In the case where is_compat_task() is not defined, we can't just test
based on BITS_PER_LONG == 32, since even on an x86_64 machine, it's
possible we're running a 32-bit binary in compat mode....
- Ted
On 2011-08-19, at 4:29 PM, Ted Ts'o wrote:
> On Tue, Aug 16, 2011 at 01:54:14PM +0200, Bernd Schubert wrote:
>> +static inline int is_32bit_api(void)
>> +{
>> +#ifdef HAVE_IS_COMPAT_TASK
>> + return is_compat_task();
>> +#else
>> + return (BITS_PER_LONG == 32);
>> +#endif
>
> I assume is_compat_task() is coming from another patch? What is the
> status of that change?
No, is_compat_task() is upstream for most (all?) of the architectures
that support hybrid 32-/64-bit operation. It is set at 32-bit syscall
entry when running on 64-bit architectures.
The only minor error in this patch (fixed with a new version from Bernd)
is that this should be under CONFIG_COMPAT instead of HAVE_IS_COMPAT_TASK.
> In the case where is_compat_task() is not defined, we can't just test
> based on BITS_PER_LONG == 32, since even on an x86_64 machine, it's
> possible we're running a 32-bit binary in compat mode....
It is definitely available on x86_64.
Cheers, Andreas
--
Andreas Dilger
Principal Engineer
Whamcloud, Inc.
On Tue, Aug 16, 2011 at 01:54:04PM +0200, Bernd Schubert wrote:
> With the ext3/ext4 directory index implementation hashes are used to specify
> offsets for llseek(). For compatibility with NFSv2 and 32-bit user space
> on 64-bit systems (kernel space) ext3/ext4 currently only return 32-bit
> hashes and therefore the probability of hash collisions for larger directories
> is rather high. As recently reported on the NFS mailing list that theoretical
> problem also happens on real systems:
> http://comments.gmane.org/gmane.linux.nfs/40863
>
> The following series adds two new f_mode flags to tell ext4
> to use 32-bit or 64-bit hash values for llseek() calls.

■ DATA EXCERPT:
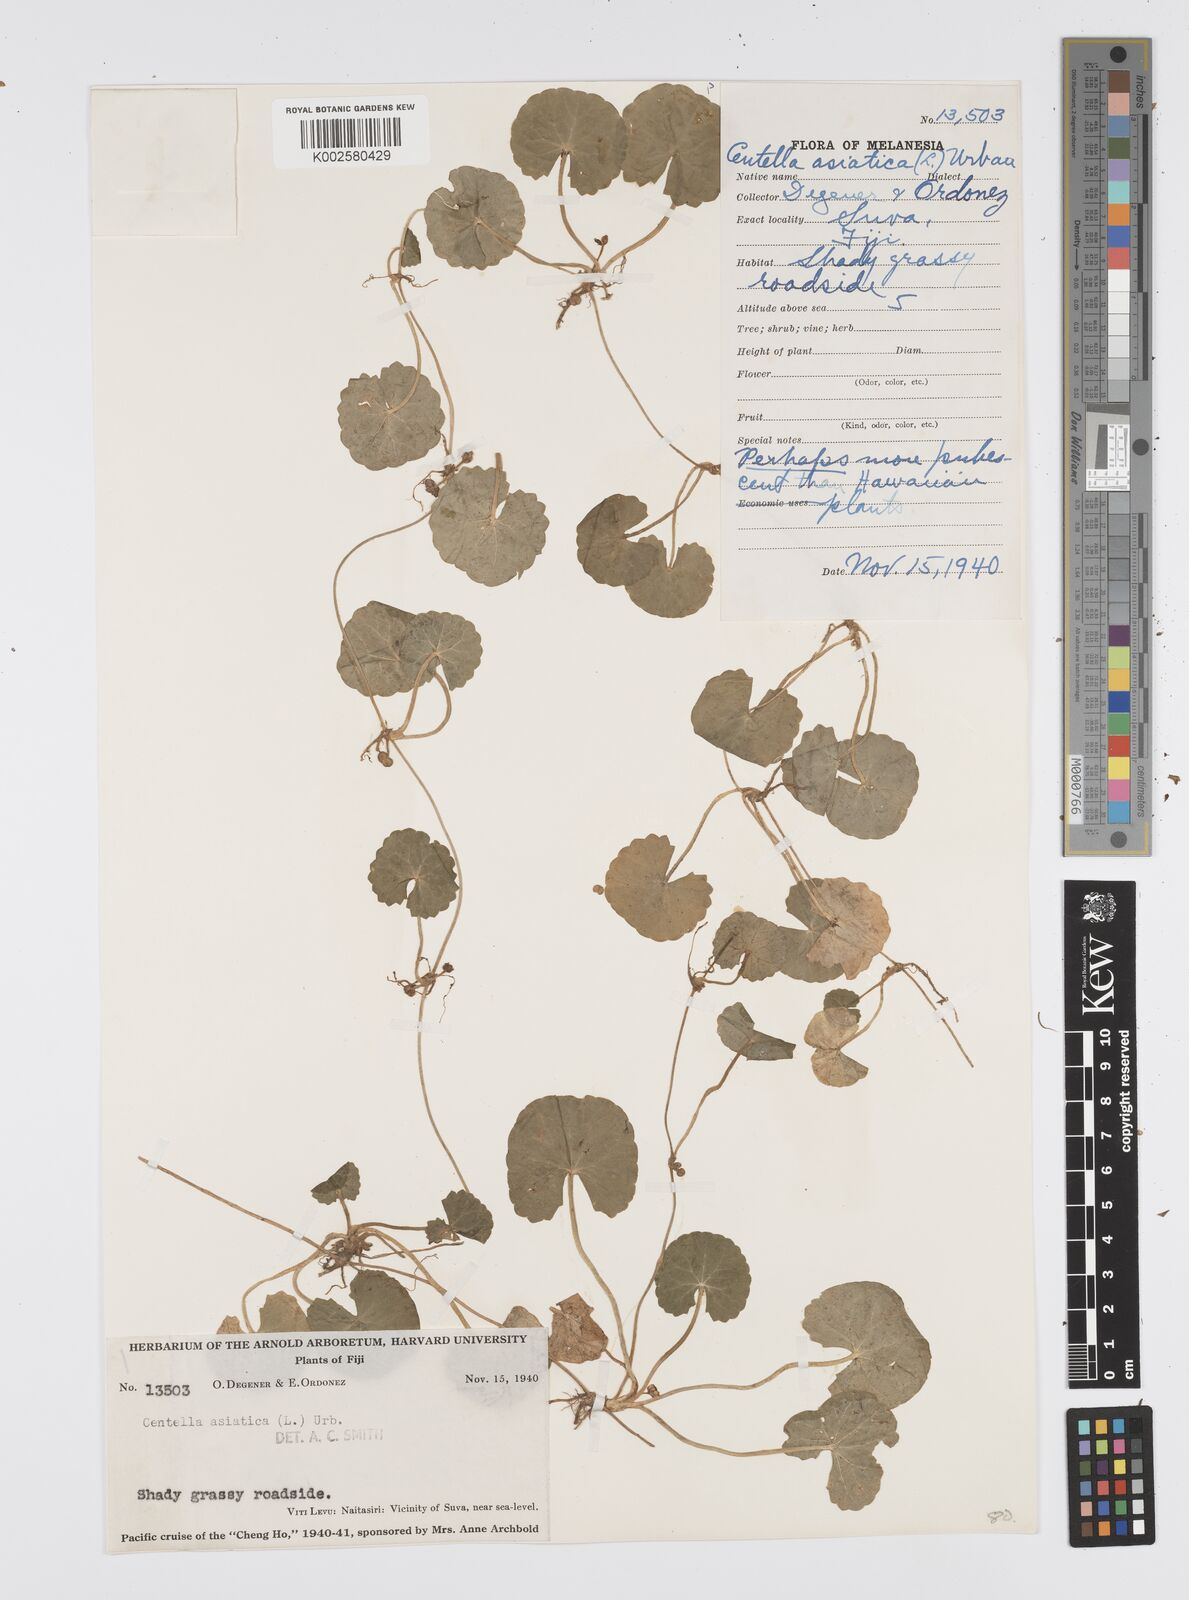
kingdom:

■ DIRECTIVES:
[A] Reproduce the ext4 mailing-list thread from "No, is_compat_task() is" to "available on x86_64.".
[B] Please carry on the ext4 mailing-list thread from the point where it stops.
The material comes from a separate source.

■ IN RESPONSE:
[A]
No, is_compat_task() is upstream for most (all?) of the architectures
that support hybrid 32-/64-bit operation. It is set at 32-bit syscall
entry when running on 64-bit architectures.
The only minor error in this patch (fixed with a new version from Bernd)
is that this should be under CONFIG_COMPAT instead of HAVE_IS_COMPAT_TASK.
> In the case where is_compat_task() is not defined, we can't just test
> based on BITS_PER_LONG == 32, since even on an x86_64 machine, it's
> possible we're running a 32-bit binary in compat mode....
It is definitely available on x86_64.

[B]
> These flags can then used by network file systems, such as NFS, to
> request 32-bit or 64-bit offsets (hashes).
>
> Version 3:
> - remove patch "RFC: Remove check for a 32-bit cookie in nfsd4_readdir()",
> I think Bruce wanted to take it seperately as bug fix. It should be applied
> before applying the remaining NFS patches, as without it NFSv4 will always
> fail with the new 64-bit ext4 seek hashes.
Yes, applied to my for-3.2 branch at
git://linux-nfs.org/~bfields/linux.git.
For the NFS patches:
Acked-by: J. Bruce Fields <[email protected]>
OK by me if they go in through ext4 tree, or however's most convenient.
--b.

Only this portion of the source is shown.